June to August

Multi Day events are about time in the saddle and putting in the training ensures an even better experience and hopefully no time spent in the sweeper vehicle!

Everyone responds differently to training, you may need far less than what we’ve outlined but for the average cyclist and one who is only just managing 8 hours a week of training we’ve provided a plan that will ramp up the hours in the saddle.

Avoid dumping the rest days because you feel you need to do more, you don’t want to burn out.

No time to train and a tight schedule, bad weather, try spinning in the evening or a stationary bike or make the time up with cross training on the treadmill or even swimming and if you can’t do that rather not burn yourself out by doubling up, just stick to the schedule and keep a training log of the number of hours you’re putting in.

If you don’t have a Heart Rate Monitor (HR), try this
    •    Easy: Breath easy and can talk easily to your training partner.
    •    Med: Breathing at a higher rate and can manage a few short sentences
    •    Hard: Pace High, couldn’t talk if you wanted to.
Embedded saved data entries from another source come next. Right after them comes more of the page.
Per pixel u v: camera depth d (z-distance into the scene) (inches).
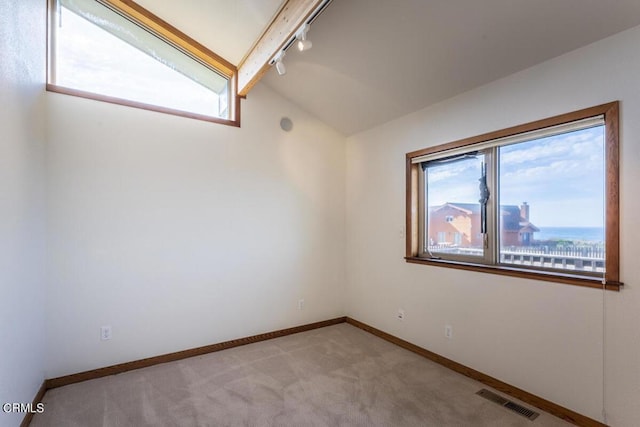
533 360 89.9
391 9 83.4
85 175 103.5
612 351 75.7
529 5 73.4
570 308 82.8
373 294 148.2
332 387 98.4
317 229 156.5
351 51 103.8
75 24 106.0
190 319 121.7
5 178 66.5
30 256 83.8
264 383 100.7
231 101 135.7
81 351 102.4
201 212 124.6
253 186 137.4
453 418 83.0
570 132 85.5
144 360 112.3
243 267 134.4
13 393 70.6
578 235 84.4
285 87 138.6
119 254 108.7
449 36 87.7
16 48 73.0
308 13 83.7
Where we’ve indicated a hard pace use an interval system of hard pace for 1km, then ease off, get the breath back for 1km or a lower heart rate and then go for it again. Get up to 6 intervals and then take it easy for a few km’s and work it up again.

As you reach the peak of 15 hours in week 7, some of you may already be doing this, ensure your diet is sufficient to compensate for the added calorie burn.